Like many things post-modernity, homebrewing your own beer requires that you get out of the “shopper’s mentality.” This will take work, but it is enjoyable work, and so you need to stop thinking in terms of literal time and income. You must instead think of a product, and put yourself into the mentality that having power over the end result and enjoying a skill will create more than a beer, but a tradition in which you are bonded to your world and distanced from the crazy neurosis of almost all people around you, especially in cities.
Tags: alcohol, beer, homebrewing, the good life
“refrigerate 12 -24 hours and then congratulations! You may now enjoy the awesome.”
fuck off, reddit
I’ve been considering getting in to cider and soda brewing.
Cider is interesting idea. I’ve been chopping up fresh fruit in my last view brew as a way to boost the Alcohol Content a couple percent. I tried it at first for flavor but noticed the enhancing effect. Yeast likes adding fruit sugars to a balanced diet…

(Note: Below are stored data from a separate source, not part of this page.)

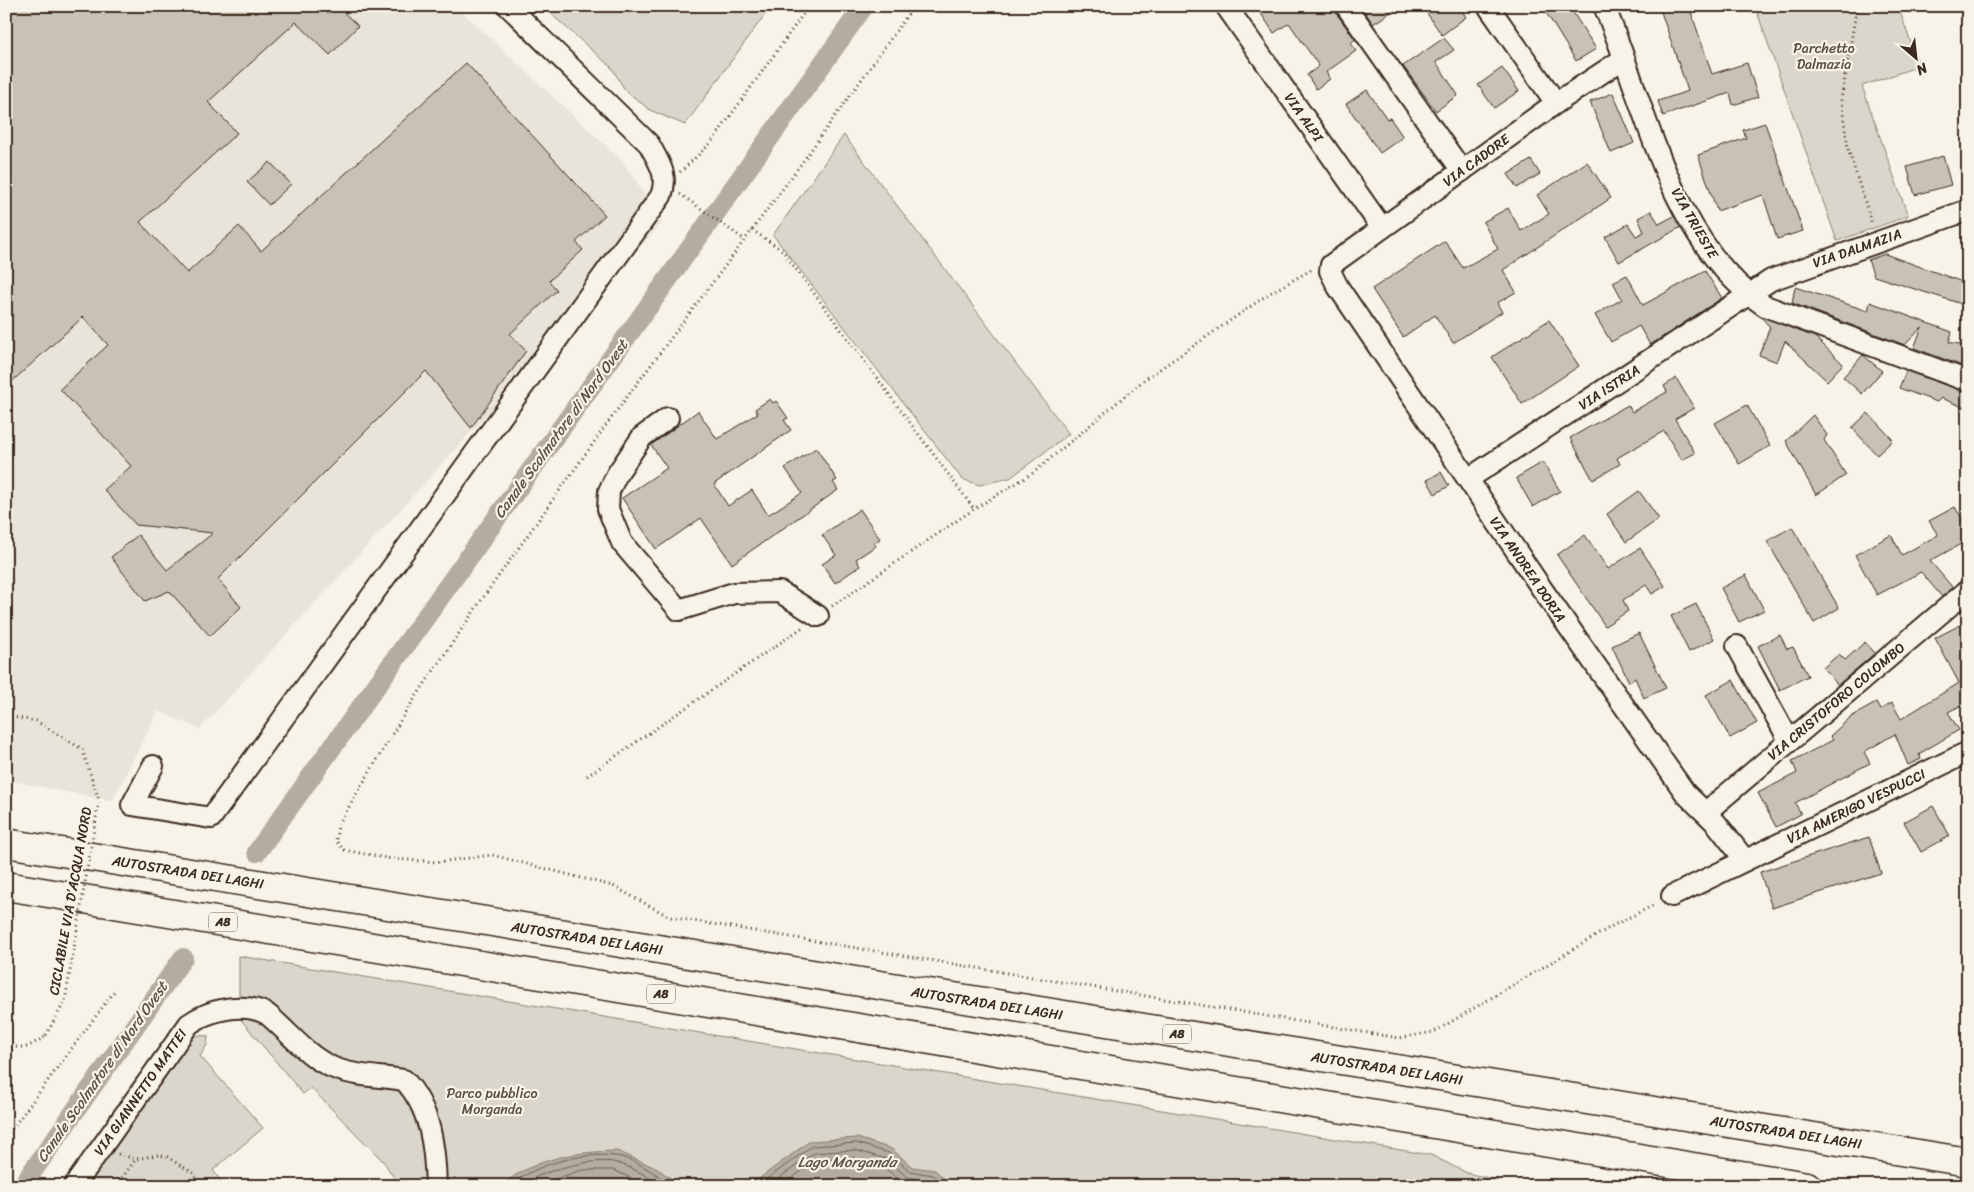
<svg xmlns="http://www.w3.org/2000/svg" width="1974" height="1192" font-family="Sriracha,sans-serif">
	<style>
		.built { fill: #e9e4d9 }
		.green { fill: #dbd6cb; stroke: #8b8074 }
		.water { fill: #b4aca0; stroke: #84786c }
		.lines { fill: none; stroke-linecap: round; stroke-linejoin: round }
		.shore { stroke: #6b5e52; stroke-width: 1 }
		.canal { stroke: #b4aca0; stroke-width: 20 }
		.building { fill: #c8c1b6; stroke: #3b2a1e }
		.minor-casing { stroke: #3b2a1e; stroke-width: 24 }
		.highway-casing { stroke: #3b2a1e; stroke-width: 31 }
		.path { stroke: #3b2a1e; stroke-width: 3; stroke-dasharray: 1 4; stroke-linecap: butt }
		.minor { stroke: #f7f3e8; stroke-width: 20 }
		.highway { stroke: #f7f3e8; stroke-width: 28 }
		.path-bridge { stroke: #3b2a1e; stroke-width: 3; stroke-dasharray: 1 4; stroke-linecap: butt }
		.labels { text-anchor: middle; stroke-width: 4.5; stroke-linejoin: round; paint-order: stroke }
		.shield { fill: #f7f3e8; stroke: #73665b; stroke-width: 1 }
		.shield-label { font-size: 12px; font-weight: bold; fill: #3b2a1e }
		.park-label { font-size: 14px; fill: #5b4c41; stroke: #f7f3e8 }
		.street-label { font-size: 14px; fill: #3b2a1e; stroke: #f7f3e8 }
		.water-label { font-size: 15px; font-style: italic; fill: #5f5145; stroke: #f7f3e8 }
	</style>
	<rect width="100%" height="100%" fill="#f7f3e8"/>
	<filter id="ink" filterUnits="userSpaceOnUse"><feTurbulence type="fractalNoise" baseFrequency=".02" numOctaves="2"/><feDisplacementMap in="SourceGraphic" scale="10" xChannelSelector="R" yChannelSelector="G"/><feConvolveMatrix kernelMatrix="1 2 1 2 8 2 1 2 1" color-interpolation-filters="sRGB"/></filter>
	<g filter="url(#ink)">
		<polygon class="built" points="6,6 456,6 623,162 663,222 200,729 158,711 112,801 6,780"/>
		<g class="green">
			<polygon points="542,6 771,6 685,125 650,110 625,90 612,68"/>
			<polygon points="1755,6 1898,6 1919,66 1862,86 1908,216 1837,241"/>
			<polygon points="844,135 1069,434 1010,478 979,485 962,479 773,235"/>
			<polygon points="239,956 1431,1155 1467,1173 1497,1180 1500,1186 399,1186 384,1162 311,1088 303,1094 242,1021 239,1011"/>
			<polygon points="191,1035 208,1036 207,1045 200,1056 263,1128 213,1170 224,1186 85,1186"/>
		</g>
		<g class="water">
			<polygon points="857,1138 892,1149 912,1167 935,1170 952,1186 743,1186 756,1181 810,1141"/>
			<path d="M 617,1151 L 656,1168 L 682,1186 L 500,1186 C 536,1158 573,1152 617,1151 Z"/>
		</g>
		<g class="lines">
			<g class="shore">
				<path d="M 509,1186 C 536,1164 580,1152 615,1156 C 632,1157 659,1176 673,1186"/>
				<path d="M 519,1186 C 539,1172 593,1156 617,1163 C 632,1167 649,1177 662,1186"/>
				<polyline points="534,1186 582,1170 613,1170 649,1186"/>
				<polyline points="757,1186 812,1146 856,1143 889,1153 910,1171 933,1175 946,1186"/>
				<polyline points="768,1186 814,1153 855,1150 886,1159 907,1177 930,1181 936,1186"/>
				<polyline points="781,1186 817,1160 854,1157 883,1166 902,1182 912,1186"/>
			</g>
			<g class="canal">
				<polyline points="257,852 864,6"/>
				<polyline points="22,1186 183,958"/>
			</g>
		</g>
		<g class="building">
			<polygon points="6,6 337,6 358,26 330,55 296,22 208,102 237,133 140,222 187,273 239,226 261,251 466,63 605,215 576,242 583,250 549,281 557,290 510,334 526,351 471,428 426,371 218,579 241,607 210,636 169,591 145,601 111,557 138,535 167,570 213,533 136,525 104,490 131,466 60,389 108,345 83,317 6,387"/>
			<polygon points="1256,6 1334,6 1336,13 1355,39 1351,43 1356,51 1326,72 1330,79 1316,89 1307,75 1319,66 1289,23 1274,33"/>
			<polygon points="1361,6 1400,6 1373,24"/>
			<polygon points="1422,6 1459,6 1466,17 1442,35"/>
			<polygon points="1542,6 1569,6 1596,49 1576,61"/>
			<polygon points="1659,6 1689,6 1712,74 1747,63 1758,97 1733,105 1730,93 1663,116 1658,101 1688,91"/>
			<polygon points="1444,38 1454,50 1436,62 1458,95 1436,111 1403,66"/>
			<polygon points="1502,68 1519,91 1494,108 1478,85"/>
			<polygon points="1367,90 1387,119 1390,118 1403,137 1380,153 1346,104"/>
			<polygon points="1613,93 1634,143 1611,153 1590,102"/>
			<polygon points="1765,123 1803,231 1777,239 1763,195 1717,211 1698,155 1746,138 1743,130"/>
			<polygon points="1943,156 1951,185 1915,195 1907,167"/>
			<polygon points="1531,160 1540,174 1517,188 1508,174"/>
			<polygon points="270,162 291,184 269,205 247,182"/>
			<polygon points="1587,162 1611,198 1503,270 1516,292 1497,303 1502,312 1453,343 1435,315 1403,337 1372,289 1445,241 1463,268 1498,249 1483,222 1508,208 1521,231 1549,214 1537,195"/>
			<polygon points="1651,211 1659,224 1674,216 1681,227 1619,262 1605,237 1628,224 1636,236 1644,232 1638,218"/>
			<polygon points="1885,254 1968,284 1968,306 1874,276 1868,260"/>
			<polygon points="1705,271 1722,298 1650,345 1639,326 1611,342 1595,315 1622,299 1613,282 1627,275 1643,305"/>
			<polygon points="1795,287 1868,311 1870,302 1952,332 1949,342 1968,346 1968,368 1914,348 1922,327 1905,345 1792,303"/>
			<polygon points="1760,316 1815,337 1843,364 1827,381 1785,341 1777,362 1759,355 1770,327"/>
			<polygon points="1549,320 1579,366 1522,404 1492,357"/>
			<polygon points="1863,355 1882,371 1862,394 1843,377"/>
			<polygon points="1906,371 1968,393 1968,409 1941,398 1937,402 1899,388"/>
			<polygon points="1676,378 1694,408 1675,419 1695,453 1682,460 1664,431 1617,458 1620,464 1593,480 1570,438 1628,405 1632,412 1667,392 1664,386"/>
			<polygon points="770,399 773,403 776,401 788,418 784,420 791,430 714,484 728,506 752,490 768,515 802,493 785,468 816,448 837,480 833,482 838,490 732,564 701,518 656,549 622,498 667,468 651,445 698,411 717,439 758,413 755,409"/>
			<polygon points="1747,405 1770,446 1739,464 1715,423"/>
			<polygon points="1868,413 1893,440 1877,455 1852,428"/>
			<polygon points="1813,415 1827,435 1824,440 1846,475 1816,495 1786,441"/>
			<polygon points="1543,462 1560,491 1533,507 1516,478"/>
			<polygon points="1441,472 1449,486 1435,494 1427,480"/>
			<polygon points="1639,491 1659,519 1626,542 1607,514"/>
			<polygon points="1955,507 1968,529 1968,540 1930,561 1953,588 1942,597 1921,572 1877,595 1855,555 1891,535 1902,555 1938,535 1929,521"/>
			<polygon points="860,509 880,539 874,543 876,546 856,559 860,566 835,583 822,564 836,555 822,535"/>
			<polygon points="1792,527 1839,608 1814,623 1767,541"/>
			<polygon points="1585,535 1608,569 1640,548 1665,586 1652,594 1646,585 1623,600 1628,611 1605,626 1557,555"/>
			<polygon points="1746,575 1764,610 1739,622 1721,588"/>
			<polygon points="1696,604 1714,639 1689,652 1671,616"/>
			<polygon points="1968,621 1968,702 1948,712 1959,730 1919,754 1921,759 1908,765 1895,734 1864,752 1870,763 1795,803 1801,814 1776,827 1758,793 1797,773 1792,761 1833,740 1830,736 1851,717 1876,703 1880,710 1892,703 1901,719 1959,683 1935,638"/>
			<polygon points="1639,633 1666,688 1644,698 1635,678 1629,682 1612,646"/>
			<polygon points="1780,635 1787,649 1793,647 1808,676 1780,690 1758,646"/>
			<polygon points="1865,642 1875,653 1838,685 1823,668 1839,654 1845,660"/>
			<polygon points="1733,680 1757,723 1730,738 1706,695"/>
			<polygon points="1933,806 1950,836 1921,852 1904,822"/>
			<polygon points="1869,837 1881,873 1772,908 1760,872"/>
		</g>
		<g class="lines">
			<g class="minor-casing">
				<g id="minor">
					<polyline points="1226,6 1382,228"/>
					<polyline points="1346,6 1462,171"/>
					<polyline points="1488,6 1556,103"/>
					<path d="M 1604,6 C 1647,106 1669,241 1765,306 L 1968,381"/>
					<polyline points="1623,59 1556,103 1331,265 1330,271 1338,287 1542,589 1686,794 1716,823 1745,860"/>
					<polyline points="668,418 642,437 617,474 609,491 608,509 622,543 679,610 734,593 780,592 818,616"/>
					<polyline points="1468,479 1771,280 1968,210"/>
					<polyline points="1737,646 1789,740"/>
					<path d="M 153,766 L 132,805 L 211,818 L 661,196 C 669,175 659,163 649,144 L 508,6"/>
					<polyline points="1706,812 1968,590"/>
					<polyline points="1672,896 1968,752"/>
					<path d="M 74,1186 L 189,1024 C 209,1010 244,1001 267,1014 C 289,1032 307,1057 334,1068 C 357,1077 381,1076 404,1080 C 431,1108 435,1149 436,1186"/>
				</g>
			</g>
			<g class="highway-casing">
				<g id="highway">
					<polyline points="6,843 1968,1162"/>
					<polyline points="6,886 1807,1186"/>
				</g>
			</g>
			<g class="path">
				<polyline points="914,6 791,178 612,417 480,602 405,713 338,825 336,841 344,850 392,859 438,862 492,855 613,886 670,917 1399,1038 1434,1032 1614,925 1656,904"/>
				<polyline points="1857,6 1841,100 1848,149 1872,224"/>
				<polyline points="680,172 711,143 809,6"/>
				<polyline points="680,194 745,240"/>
				<polyline points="752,230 782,250 974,509"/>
				<polyline points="832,606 974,509 1033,473 1144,380 1270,293 1311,270"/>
				<polyline points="587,776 803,627"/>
				<polyline points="6,1047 27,1047 45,1037"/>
				<polyline points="6,1137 116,989"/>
				<polyline points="118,1154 136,1159 158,1155 167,1157 193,1173 201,1186"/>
				<polyline points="116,1186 136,1159"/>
			</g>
			<use href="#minor" class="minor"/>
			<use href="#highway" class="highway"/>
			<polyline class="path-bridge" points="6,716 36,721 82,749 99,800 65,1001 45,1037"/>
		</g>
	</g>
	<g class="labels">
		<g class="shield">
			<rect x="209" y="912.5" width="28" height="19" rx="4"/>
			<rect x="647" y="984.5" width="28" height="19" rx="4"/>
			<rect x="1163" y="1024.5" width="28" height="19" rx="4"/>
		</g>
		<g class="shield-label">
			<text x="223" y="926">A8</text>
			<text x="661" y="998">A8</text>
			<text x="1177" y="1038">A8</text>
		</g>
		<g class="park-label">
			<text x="1824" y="53">Parchetto<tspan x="1824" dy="16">Dalmazia</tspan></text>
			<text x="492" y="1098">Parco pubblico<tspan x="492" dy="16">Morganda</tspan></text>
		</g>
		<g class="street-label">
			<text transform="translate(1304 117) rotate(55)" y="5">VIA ALPI</text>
			<text transform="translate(1476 160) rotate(-36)" y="5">VIA CADORE</text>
			<text transform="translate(1695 223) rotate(60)" y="5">VIA TRIESTE</text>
			<text transform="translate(1857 248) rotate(-19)" y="5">VIA DALMAZIA</text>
			<text transform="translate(1609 387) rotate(-33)" y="5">VIA ISTRIA</text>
			<text transform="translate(1528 569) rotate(56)" y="5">VIA ANDREA DORIA</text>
			<text transform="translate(1836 701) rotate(-40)" y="5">VIA CRISTOFORO COLOMBO</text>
			<text transform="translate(1856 806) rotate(-26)" y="5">VIA AMERIGO VESPUCCI</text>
			<text transform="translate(188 872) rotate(9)" y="5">AUTOSTRADA DEI LAGHI</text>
			<text transform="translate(70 901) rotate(-80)" y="5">CICLABILE VIA D’ACQUA NORD</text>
			<text transform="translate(587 938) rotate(9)" y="5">AUTOSTRADA DEI LAGHI</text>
			<text transform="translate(987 1003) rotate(9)" y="5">AUTOSTRADA DEI LAGHI</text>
			<text transform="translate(1387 1068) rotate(9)" y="5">AUTOSTRADA DEI LAGHI</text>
			<text transform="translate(140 1092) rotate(-55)" y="5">VIA GIANNETTO MATTEI</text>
			<text transform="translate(1786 1132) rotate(9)" y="5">AUTOSTRADA DEI LAGHI</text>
		</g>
		<g class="water-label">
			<text transform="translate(561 429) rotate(-54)" y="5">Canale Scolmatore di Nord Ovest</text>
			<text transform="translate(102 1072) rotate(-55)" y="5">Canale Scolmatore di Nord Ovest</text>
			<text x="847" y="1167">Lago Morganda</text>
		</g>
	</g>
	<rect width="1974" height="1192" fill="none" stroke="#f7f3e8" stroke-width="25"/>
	<rect x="12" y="12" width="1949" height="1167" fill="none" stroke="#3b2a1e" stroke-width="2" filter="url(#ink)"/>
	<g transform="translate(1916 58) rotate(152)" stroke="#f7f3e8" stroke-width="4" paint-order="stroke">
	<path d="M0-4L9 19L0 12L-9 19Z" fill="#3b2a1e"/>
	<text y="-8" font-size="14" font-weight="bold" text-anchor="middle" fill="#3b2a1e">N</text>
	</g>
</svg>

Only the freshest jenkem, straight from the source.
Brewing is a traditional (dating back to really early times) way of turning possibly contaminated water into something which is safe to drink and which can be stored. That’s possibly a bit incomprehensible to people who think ‘clean drinking water’ grows on its own in pipes which just exist and who can’t imagine drinking anything which contains alcohol except with the intent to get blind drunk as quickly as possible (who thus usually prefer taste-free industrially produced alcohol – sold as Wodka – mixed with fruit juice).
Kind of tough to do beer brewing in my apartment, but I’ve been thinking of brewing up some kvass. That’s pretty easy to make, and I’ve been curious what it tastes like.
Do you have a closet that isn’t full or a parking garage on the premises? Either of those places work to let the wort ferment.
I’ve been tempted lately to start making wine again, being in a apartment is the only issue. The press tends to create swarms of fruit flies.
Only other slighttt problem would be finding grapes that haven’t been soaking up fucking toxic waste. All the local places that had good grapes years ago are filled with trash now or the plants have been destroyed.
A porch with a railing is a good ladder to grow grapes.